EXERCISE AIM:
Your result should be every line of the records below that contains the word "font".

Before-and-after page screenshots:
Start of Block

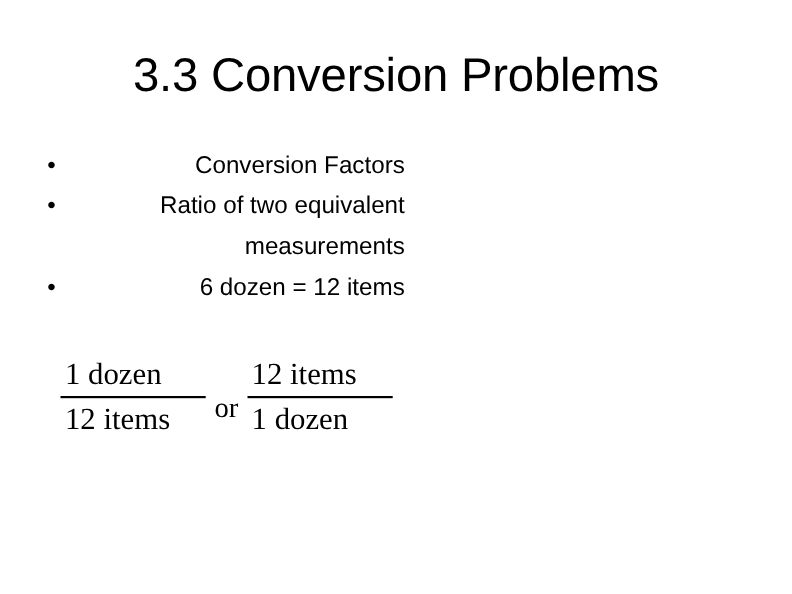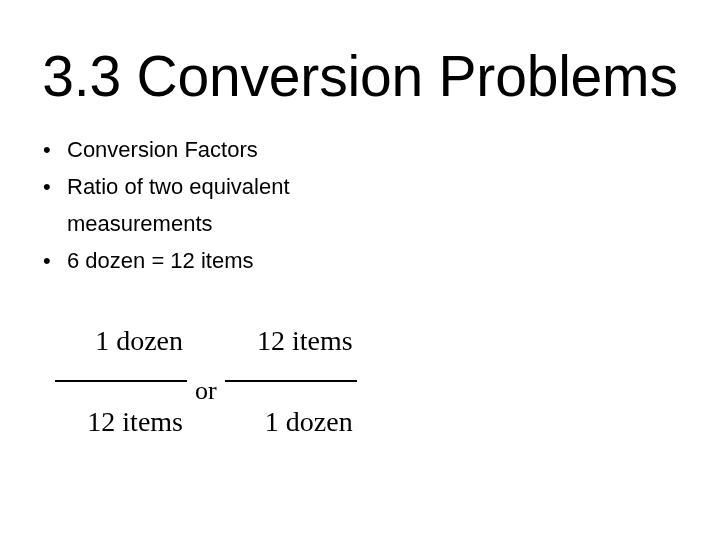--- a/index.html
+++ b/index.html
@@ -27,7 +27,7 @@
     width: 720px;
     text-align: center;
     font-family: "Liberation Sans", sans-serif;
-    font-size: 57px;
+    font-size: 43px;
     font-weight: 400;
     line-height: 1.0;
     letter-spacing: -0.2px;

End of Block

RESPONSE:
     font-family: "Liberation Sans", sans-serif;
-    font-size: 57px;
+    font-size: 43px;
     font-weight: 400;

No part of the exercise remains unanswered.